* [WRITTEN TASKS]
1) Name every person identified by full name in the article about Vickie Paladino and the City Council.
2) Answer these questions from the article about Vickie Paladino and the City Council, one answer per line:
(a) Since what date has Paladino faced disciplinary charges?
(b) To what post did the mayor appoint Faiza Ali?
(c) On what date did Paladino comment on reports that Mamdani had prayed with sanitation workers?
3) Pick up the article about Vickie Paladino and the City Council after its final sentence and keep writing it.
-- start of TEXT TO READ --
Happy Tuesday in NYC, where Councilmember Vickie Paladino and the City Council finally reached a truce. 

Since March 2, the longtime Queens Republican has been facing disciplinary charges over multiple social media posts, which were denounced by colleagues as Islamophobic and in violation of the Council’s anti-harassment and discrimination policy. Paladino fired back with a First Amendment lawsuit of her own, arguing that the Council was trying to punish her for protected political speech.   

The posts in question included a February post on X, in which Paladino responded to Mayor Zohran Mamdani’s appointment of Muslim-American and Brooklyn-born woman Faiza Ali as chief immigration officer with the message: “New York is under foreign occupation. There’s really no other way to put it. Does this administration have one single actual American in it?”

On Feb. 23, Paladino commented on reports that Mamdani had prayed with sanitation workers before a blizzard. “This is part of Islamic conquest […] It’s all about revolution and dismantling the country as it was founded.”
-- end of TEXT TO READ --
-- start of LISTING --
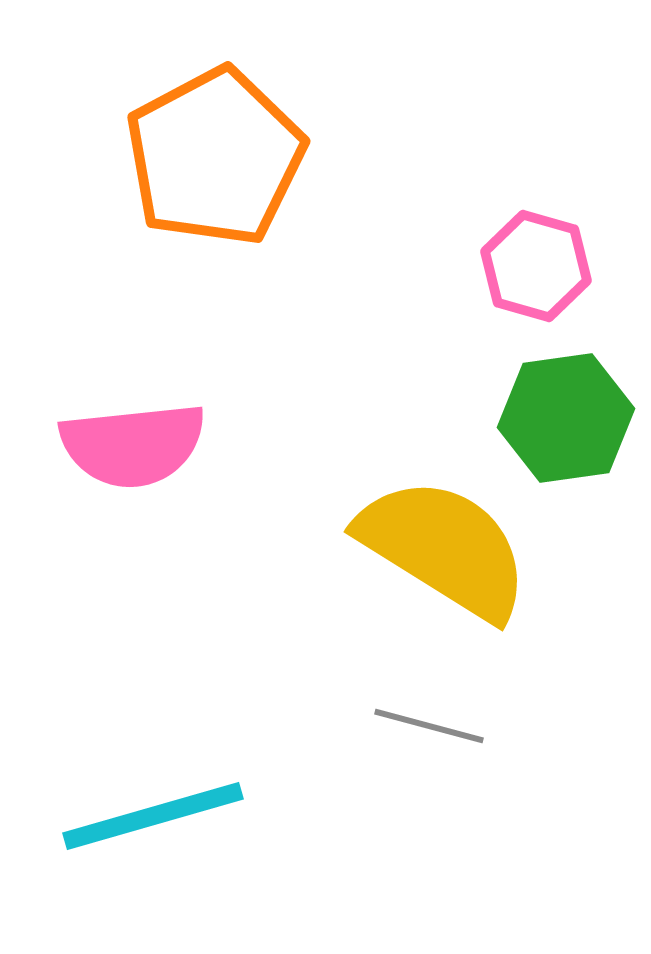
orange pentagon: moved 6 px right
-- end of LISTING --
-- start of LISTING --
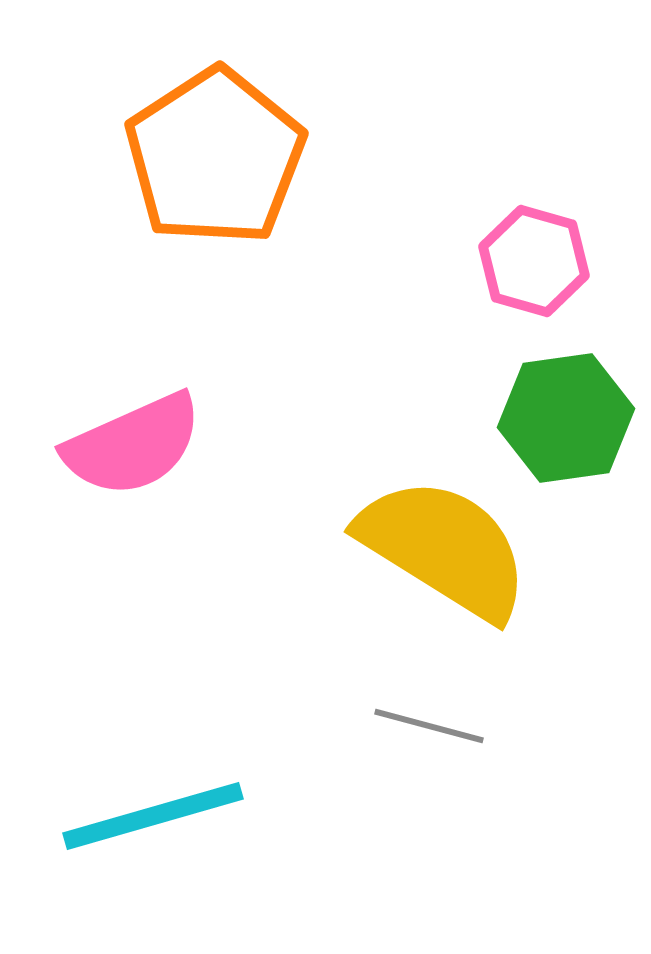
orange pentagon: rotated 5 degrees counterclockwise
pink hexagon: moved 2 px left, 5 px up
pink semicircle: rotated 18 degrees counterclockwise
-- end of LISTING --
* [THE RESULTS]
1)
Vickie Paladino
Zohran Mamdani
Faiza Ali

2)
(a) March 2
(b) Chief immigration officer
(c) Feb. 23

3)
In Dec. 2025, Paladino responded to an ISIS-motivated Hanukkah mass shooting in Australia by calling for the “expulsion of Muslims from western nations, or at the very least severe sanction of them within western borders [...] before we end up with another 9/11 or worse.” The post was deleted soon after publishing. 

Yesterday, the City Council announced it had reached a settlement with Paladino. City Council will drop all disciplinary charges, and in return, Paladino has agreed to erase three of her posts, drop all mention of her role as councilwoman from her X account and clarify that her “personal social media posts were not directed at any council member or staff” in a prepared statement. 

“I believe the resolution strikes the right balance between protection of Council staff and the First Amendment liberties of Council Members,” Sandra Ung, chair of the Council’s ethics committee, wrote on X.

Just another First Amendment dispute settled in the most 2026 way possible: a settlement, a statement and a cleaned-up X profile. 

  • New York Police Department officers rescued a despondent woman from a narrow ledge of a luxury high-rise building in Downtown Brooklyn on Thursday, and released gripping body-cam footage of the save.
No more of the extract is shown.